Tuesday, September 30, 2014


We learn today that the JPM Treasury Client Survey shows again that only 8% of ‘Active Clients’ are indicated long.  This is a fairly long series of low percentage active longs and we are prompted to question the meaning, if any, for lack of bullish interest.  There was only one other time where any of the JPM Treasury Client Survey categories showed a longer series of similar marks. 

Back in June to November of 2010 there was a period of 19 weeks where level of ‘Active Client Short’ was zero.  Prior to that period, ten year treasury yields fell 80 bps from April to June of 2010, and fell another 80 bps during the period where no active client indicated a short.  Clearly, there was reason not to have been short Treasuries during that period. 

It is not so clear today that there is so little reason for being long Treasuries.  Ten year treasury yield currently at 2.49% is roughly unchanged from October of last year.  The coming closure of the Fed’s latest asset purchase program in October brings thoughts of prospects for normalization of monetary policy.  Those thoughts are nearly singularly about how soon and how steep thereafter rather than of the if/when variety.  At any point in the near term, the risk is high that a piece of data (think Friday Employment Report) could change the sway of current thinking.  There is room therefore for a greater number to price further out the curve a likely Fed policy rate liftoff date, thus lifting Treasury prices.   

Given the still tentative nature of the forward economic progress since the Q1 negative GDP reading, it is rather curious that so strong a consensus for bullish economic prospects has been achieved.  Recent data about the state of the residential housing market should have raised concerns beyond the attention devoted within the most recent Fed Beige Books.   Just released pending home sales and prices paid results could attract greater focus to this sector. 

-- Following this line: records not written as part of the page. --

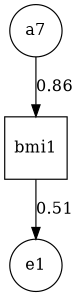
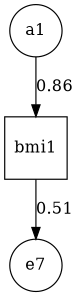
  digraph {
    splines=FALSE
    node [shape=circle]
-   a1 [label=a7]
+   a1
    bmi1 [shape=square]
-   e1
+   e1 [label=e7]
    subgraph sub_1 {
      rank=min
      a1
    }
    subgraph sub_2 {
      rank=same
      bmi1
    }
    subgraph sub_3 {
      rank=max
      e1
    }
    a1 -> bmi1 [label=0.86]
    bmi1 -> e1 [label=0.51]
  }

In an earlier note (below) we discussed the outcome of a prior series of low bullish JPM Treasury Client Survey results, where the percentage of active client longs was similarly at 8 for as many as 9 week in early 2011, noting the spike in active longs that eventually followed.  What we would also have you know is that in that case, the absence of longs could not have come at a worse time.  Treasury 10 yr yields fell dramatically by 150 bps in the 5 month period beginning toward the start of that period of absent longs.  There is clearly room for lower yields finding additions to a bullish mindset into this year end.   

 From: MARTIN MCGUIRE At: Sep 25 2014 10:06:31
Subject: Eurodollar Futures / Treasuries Advance WITHOUT LONGS
On moderate volume, the Eurodollar futures advance with the yield curve flattening throughout the first 6 years. The long end, both in Eurodollars and Treasuries are outperforming as equities fall hard, distancing themselves<http://diagnosticsbycandlelight.blogspot.com/2014/09/s-500-index-no-month-end-buying-for.html> from yesterdays advance. There appears room for additional gains in fixed income as heightened conviction about a strengthening economy are questioned. There is a decent short position in place and we have seen some surveys that indicate a very low level of fixed income longs recently. Consider below a look at the JPM Treasury Investor Sentiment Active Client Long Index. There has been 11 weeks where the reading of 8 has stood. While there have been many instances where even 0 Active longs have been registered, we find it queer that so long a length of time has passed without a change in that number. My guess that the break-out from 8 will be toward higher numbers of long. For guide, since records exist from 2003, there has never been a period of successive similar marks as long as the current 11, having started in mid-July. The only other period where as many as 7 or more similar marks was in March-May '11, with the result being a spike higher to 46 longs following the last string at '8'. hmmm how many longs do you know. how confident are you that Q1 negative GDP was a fluke.